The music: When the Wi-Fi acted up in the hall, a portable speaker was installed in the large adjoining bathroom. Alcaide, the art director, had made a playlist that included tracks from “Aquaphoria,” an album of ambient-heavy mixes by the musician Kelela and her collaborator the D.J. Asmara, and the echo in the tile-covered room suited the record’s haunting vocals.

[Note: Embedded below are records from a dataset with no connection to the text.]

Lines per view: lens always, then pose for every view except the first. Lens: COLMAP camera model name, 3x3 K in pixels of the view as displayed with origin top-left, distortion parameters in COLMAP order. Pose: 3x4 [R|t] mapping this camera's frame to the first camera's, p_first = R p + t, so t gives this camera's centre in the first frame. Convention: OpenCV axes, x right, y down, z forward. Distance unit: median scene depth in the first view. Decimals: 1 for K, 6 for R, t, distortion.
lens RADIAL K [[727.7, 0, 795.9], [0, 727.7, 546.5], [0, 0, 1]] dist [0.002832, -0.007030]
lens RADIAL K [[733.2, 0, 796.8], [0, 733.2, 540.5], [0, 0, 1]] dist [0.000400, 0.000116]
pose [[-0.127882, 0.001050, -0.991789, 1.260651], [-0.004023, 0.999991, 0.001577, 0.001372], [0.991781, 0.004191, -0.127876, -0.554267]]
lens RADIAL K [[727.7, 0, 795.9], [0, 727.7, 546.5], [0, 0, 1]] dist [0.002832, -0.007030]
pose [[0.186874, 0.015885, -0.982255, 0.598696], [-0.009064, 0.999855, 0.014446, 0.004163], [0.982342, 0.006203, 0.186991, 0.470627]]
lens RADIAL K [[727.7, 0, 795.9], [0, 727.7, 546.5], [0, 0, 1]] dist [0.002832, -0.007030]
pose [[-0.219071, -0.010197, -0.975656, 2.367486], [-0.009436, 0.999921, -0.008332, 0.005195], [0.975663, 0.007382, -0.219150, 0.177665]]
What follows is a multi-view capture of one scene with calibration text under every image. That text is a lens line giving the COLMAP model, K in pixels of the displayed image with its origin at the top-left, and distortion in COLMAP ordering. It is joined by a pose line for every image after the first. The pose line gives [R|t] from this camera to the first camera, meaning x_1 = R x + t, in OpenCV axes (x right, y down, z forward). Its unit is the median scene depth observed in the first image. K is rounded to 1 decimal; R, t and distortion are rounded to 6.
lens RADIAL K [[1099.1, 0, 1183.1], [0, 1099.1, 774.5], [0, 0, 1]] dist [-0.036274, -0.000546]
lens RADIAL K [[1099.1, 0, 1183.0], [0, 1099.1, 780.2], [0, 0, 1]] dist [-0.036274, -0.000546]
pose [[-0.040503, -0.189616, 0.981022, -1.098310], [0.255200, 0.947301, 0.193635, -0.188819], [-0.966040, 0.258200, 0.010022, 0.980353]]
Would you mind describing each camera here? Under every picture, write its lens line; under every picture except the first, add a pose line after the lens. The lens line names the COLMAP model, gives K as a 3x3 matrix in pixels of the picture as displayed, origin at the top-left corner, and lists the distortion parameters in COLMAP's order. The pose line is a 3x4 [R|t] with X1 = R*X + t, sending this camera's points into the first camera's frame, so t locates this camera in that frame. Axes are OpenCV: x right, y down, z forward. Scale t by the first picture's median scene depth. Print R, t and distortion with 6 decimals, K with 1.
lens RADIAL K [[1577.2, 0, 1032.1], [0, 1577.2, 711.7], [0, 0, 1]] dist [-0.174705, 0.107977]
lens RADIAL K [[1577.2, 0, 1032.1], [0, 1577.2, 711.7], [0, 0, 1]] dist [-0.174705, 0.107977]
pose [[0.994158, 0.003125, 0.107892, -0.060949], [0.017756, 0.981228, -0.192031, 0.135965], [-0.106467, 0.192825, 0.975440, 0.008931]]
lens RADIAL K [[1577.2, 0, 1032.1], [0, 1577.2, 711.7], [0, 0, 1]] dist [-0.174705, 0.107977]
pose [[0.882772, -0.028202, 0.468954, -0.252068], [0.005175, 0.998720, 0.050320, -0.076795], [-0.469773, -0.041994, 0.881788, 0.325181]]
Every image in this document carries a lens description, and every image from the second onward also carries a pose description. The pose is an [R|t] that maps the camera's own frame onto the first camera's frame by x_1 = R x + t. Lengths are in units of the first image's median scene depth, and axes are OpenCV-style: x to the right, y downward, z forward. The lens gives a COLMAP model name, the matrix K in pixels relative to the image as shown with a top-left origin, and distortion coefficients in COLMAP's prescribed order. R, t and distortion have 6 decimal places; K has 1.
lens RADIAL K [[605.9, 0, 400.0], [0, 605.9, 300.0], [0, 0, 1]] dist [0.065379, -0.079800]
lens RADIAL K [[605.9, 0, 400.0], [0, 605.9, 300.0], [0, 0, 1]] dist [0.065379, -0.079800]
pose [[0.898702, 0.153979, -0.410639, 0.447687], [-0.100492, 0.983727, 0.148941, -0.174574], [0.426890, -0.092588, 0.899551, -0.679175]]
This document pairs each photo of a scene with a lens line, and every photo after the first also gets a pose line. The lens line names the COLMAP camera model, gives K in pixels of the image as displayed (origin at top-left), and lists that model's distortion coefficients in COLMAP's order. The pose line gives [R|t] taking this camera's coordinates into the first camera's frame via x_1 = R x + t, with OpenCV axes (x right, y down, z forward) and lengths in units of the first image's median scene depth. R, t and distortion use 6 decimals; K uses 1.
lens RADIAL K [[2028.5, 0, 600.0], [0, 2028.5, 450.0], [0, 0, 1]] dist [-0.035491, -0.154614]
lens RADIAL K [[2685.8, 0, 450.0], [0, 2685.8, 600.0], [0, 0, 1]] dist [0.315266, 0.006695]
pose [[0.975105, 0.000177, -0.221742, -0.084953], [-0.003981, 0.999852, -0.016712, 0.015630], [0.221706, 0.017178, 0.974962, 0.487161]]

The conversation: Guests were invited to bring along a small object associated with a personal memory to serve as a conversation starter. Burnett chose a wax-covered notebook in which she registers her family’s dates of birth and death using codified hole-like markings burned with a magnifying glass. Graham presented a camellia from her childhood home in Porto’s Caminhos do Romântico neighborhood, and many guests recalled the parties she once threw there. Illing had selected a small shell filled with sand that her brother had collected from the beach beside his home. Unsurprisingly, the conversation lingered on loss, but it was heartwarming rather than heavy. “I find my work very energizing, and I think that’s the interesting, unexpected element,” Illing says.

Two entertaining tips: Illing recommends proposing a theme, as she did, and asking everyone to bring something relevant to break the ice. “I like to encourage guests to get straight into asking questions and sharing and getting vulnerable,” she says, adding, “Also, candles — lots and lots of candles.”